▸ **COMPLETE THE FOLLOWING**:
1. Can you reproduce word for word the passage of the post about Iran and Syria that opens with the words containing "The Washington post ran" and closes with "the Palestinian territories."?
2. Could you take the post about Iran and Syria further, picking up right after its final sentence?
START EXCERPT PROVIDED
Monday, November 27, 2006

Wonders in The Washington Post

The Washington post ran this article on Sunday (hat tip: JOSHUAPUNDIT):

Needed: A Big Stick

Iran and Syria are waging war in the Middle East. Will the West fight back?

Sunday, November 26, 2006; Page B06

ONE WAY TO understand the deteriorating situation in the Middle East is to contrast last week's assassination of Lebanese Christian leader Pierre Gemayel with the response to it. The assassination was a shockingly audacious attack on Lebanon's democratic forces and their U.S. and European allies. But those Western governments remain in a profound muddle about how to address Iran and Syria, which have been fomenting the destabilization of Lebanon, Iraq and the Palestinian territories.

The killers of Mr. Gemayel have not been identified and may never be. But the attack fits snugly into a pattern of provocations across the region by Iran and Syria, which appear to believe that American reversals in Iraq have given them the opportunity to create what Syrian dictator Bashar al-Assad calls "a new Middle East" -- one in which their influence and radical ideology will predominate. They would make their client Hezbollah the power broker in Lebanon, restoring Syrian suzerainty. They would use Hamas to block any progress toward an Israeli-Palestinian settlement and perpetuate a continuing, if low-grade, war on Israel. And they would continue to bleed the United States by supplying insurgents in Iraq with arms and sanctuary. Iran meanwhile presses ahead with its barely disguised nuclear weapons program: President Mahmoud Ahmadinejad recently promised to increase the number of centrifuges enriching uranium from the current 328 to 60,000...
END EXCERPT PROVIDED
START DATA RECORDS
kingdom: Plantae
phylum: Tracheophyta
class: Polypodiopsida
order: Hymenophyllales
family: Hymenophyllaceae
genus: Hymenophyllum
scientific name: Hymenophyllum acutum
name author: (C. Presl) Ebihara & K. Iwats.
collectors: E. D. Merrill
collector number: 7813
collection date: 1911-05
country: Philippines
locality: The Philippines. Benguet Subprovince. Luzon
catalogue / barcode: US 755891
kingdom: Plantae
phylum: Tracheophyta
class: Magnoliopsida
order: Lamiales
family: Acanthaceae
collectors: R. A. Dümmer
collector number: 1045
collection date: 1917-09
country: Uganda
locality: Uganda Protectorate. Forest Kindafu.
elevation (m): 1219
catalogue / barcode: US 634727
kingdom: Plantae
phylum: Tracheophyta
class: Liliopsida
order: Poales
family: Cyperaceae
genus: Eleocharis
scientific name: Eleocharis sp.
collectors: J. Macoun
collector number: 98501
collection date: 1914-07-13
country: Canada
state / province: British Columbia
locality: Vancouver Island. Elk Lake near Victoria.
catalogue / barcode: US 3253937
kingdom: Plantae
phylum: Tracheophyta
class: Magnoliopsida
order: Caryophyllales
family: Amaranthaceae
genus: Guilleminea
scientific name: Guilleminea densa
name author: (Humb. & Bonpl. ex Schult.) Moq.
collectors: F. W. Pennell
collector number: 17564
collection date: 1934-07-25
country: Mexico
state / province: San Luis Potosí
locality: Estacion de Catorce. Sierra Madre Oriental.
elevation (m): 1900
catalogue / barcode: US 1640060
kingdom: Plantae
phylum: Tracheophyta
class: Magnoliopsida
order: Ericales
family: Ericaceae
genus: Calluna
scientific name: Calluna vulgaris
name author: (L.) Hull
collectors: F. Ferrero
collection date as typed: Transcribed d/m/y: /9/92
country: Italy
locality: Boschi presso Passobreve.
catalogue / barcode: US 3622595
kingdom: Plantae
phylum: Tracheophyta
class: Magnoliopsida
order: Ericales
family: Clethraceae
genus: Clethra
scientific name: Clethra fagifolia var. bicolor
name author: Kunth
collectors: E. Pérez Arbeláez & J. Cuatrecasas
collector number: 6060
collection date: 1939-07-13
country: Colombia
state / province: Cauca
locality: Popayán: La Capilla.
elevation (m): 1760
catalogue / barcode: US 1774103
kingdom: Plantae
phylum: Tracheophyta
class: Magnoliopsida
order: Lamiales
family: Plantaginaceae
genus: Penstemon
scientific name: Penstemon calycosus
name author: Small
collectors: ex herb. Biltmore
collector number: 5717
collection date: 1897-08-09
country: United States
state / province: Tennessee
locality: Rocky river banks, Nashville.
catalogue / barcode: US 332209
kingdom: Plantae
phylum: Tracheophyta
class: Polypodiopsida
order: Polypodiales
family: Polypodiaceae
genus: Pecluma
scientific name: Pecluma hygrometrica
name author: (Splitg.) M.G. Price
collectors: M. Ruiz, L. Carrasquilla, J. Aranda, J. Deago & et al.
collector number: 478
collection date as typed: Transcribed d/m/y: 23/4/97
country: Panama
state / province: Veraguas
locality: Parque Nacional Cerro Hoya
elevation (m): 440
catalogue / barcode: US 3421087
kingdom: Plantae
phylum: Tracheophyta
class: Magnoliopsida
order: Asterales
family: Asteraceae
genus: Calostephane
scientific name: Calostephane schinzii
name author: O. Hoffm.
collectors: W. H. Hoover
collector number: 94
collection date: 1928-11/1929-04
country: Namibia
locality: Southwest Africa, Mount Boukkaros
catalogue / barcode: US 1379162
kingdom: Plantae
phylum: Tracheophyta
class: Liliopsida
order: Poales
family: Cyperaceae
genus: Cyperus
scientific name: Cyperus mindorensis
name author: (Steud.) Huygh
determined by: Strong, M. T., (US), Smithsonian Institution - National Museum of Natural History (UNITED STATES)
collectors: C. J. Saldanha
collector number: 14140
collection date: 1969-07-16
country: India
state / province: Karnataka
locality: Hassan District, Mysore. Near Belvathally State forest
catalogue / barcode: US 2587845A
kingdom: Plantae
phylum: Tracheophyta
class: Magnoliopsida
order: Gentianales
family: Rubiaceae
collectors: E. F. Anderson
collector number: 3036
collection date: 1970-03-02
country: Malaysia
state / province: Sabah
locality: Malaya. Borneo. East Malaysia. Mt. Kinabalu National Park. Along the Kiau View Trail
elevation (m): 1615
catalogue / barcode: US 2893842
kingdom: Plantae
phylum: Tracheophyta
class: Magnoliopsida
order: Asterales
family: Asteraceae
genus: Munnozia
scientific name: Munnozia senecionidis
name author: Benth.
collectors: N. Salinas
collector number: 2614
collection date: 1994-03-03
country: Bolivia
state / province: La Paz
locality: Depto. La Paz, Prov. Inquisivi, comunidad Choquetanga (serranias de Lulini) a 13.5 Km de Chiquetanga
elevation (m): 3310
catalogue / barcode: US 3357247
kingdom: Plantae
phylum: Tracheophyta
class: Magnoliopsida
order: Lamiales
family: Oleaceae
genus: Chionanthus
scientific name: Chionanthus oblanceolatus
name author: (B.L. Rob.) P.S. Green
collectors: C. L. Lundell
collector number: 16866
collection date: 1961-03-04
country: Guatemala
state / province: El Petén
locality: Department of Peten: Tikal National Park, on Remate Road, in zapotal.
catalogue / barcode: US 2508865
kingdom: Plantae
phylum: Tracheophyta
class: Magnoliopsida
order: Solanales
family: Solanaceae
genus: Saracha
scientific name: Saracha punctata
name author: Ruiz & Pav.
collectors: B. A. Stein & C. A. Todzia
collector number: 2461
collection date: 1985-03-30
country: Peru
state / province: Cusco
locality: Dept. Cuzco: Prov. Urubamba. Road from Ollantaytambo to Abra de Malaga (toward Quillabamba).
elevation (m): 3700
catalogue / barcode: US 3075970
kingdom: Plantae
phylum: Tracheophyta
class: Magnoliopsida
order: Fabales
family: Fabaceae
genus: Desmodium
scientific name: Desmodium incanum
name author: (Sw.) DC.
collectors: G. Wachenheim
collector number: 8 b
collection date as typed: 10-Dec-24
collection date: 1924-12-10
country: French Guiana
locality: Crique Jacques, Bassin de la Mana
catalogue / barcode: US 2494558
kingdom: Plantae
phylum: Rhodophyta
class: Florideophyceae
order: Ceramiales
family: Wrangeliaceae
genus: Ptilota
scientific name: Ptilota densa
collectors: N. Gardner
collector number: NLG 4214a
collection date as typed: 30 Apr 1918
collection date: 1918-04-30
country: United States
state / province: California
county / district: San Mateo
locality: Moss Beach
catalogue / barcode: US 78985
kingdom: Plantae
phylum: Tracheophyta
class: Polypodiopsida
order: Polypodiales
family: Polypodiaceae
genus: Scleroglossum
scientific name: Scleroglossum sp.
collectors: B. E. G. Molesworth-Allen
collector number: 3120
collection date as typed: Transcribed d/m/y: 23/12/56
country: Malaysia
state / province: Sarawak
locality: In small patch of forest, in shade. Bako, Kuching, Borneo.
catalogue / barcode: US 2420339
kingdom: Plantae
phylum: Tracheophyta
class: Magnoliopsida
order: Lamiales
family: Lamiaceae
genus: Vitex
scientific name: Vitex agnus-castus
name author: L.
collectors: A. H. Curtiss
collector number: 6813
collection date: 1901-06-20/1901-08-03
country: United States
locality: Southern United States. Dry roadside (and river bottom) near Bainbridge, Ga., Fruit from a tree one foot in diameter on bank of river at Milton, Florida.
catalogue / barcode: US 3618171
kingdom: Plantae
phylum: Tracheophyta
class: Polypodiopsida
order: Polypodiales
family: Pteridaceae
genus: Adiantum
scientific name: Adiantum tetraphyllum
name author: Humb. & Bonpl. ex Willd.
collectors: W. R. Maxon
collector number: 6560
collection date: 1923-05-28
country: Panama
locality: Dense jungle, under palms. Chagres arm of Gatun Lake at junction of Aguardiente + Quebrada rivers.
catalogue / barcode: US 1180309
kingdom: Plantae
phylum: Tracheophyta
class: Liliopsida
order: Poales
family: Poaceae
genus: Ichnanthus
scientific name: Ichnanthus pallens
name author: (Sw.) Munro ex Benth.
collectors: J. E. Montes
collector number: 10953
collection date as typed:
END DATA RECORDS
▸ **RESPONSE LIST**:
1.
The Washington post ran this article on Sunday (hat tip: JOSHUAPUNDIT):

Needed: A Big Stick

Iran and Syria are waging war in the Middle East. Will the West fight back?

Sunday, November 26, 2006; Page B06

ONE WAY TO understand the deteriorating situation in the Middle East is to contrast last week's assassination of Lebanese Christian leader Pierre Gemayel with the response to it. The assassination was a shockingly audacious attack on Lebanon's democratic forces and their U.S. and European allies. But those Western governments remain in a profound muddle about how to address Iran and Syria, which have been fomenting the destabilization of Lebanon, Iraq and the Palestinian territories.

2.
Wonders will never cease! That the Washington Post should finally recognise some of the double-dealing, and homicidal dishonesty that is being perpetrated by Iran and Syria makes a pleasant change. The final paragraph even shows some recognition that actually getting tough might help. That certainly might do better than what the West is currently practising, which is to `speak softly and ask for the stick'.

Iran and Syria are ruthlessly waging war against Western interests in the Middle East. Offering to talk is only a small part of what it will take to stop them.

Of course there's no attempt to explain the profound muddle or the malaise affecting large portions of the West; nor any admission of the large contribution to it that's been made by the MSM. There are some limits to journalistic integrity, after all.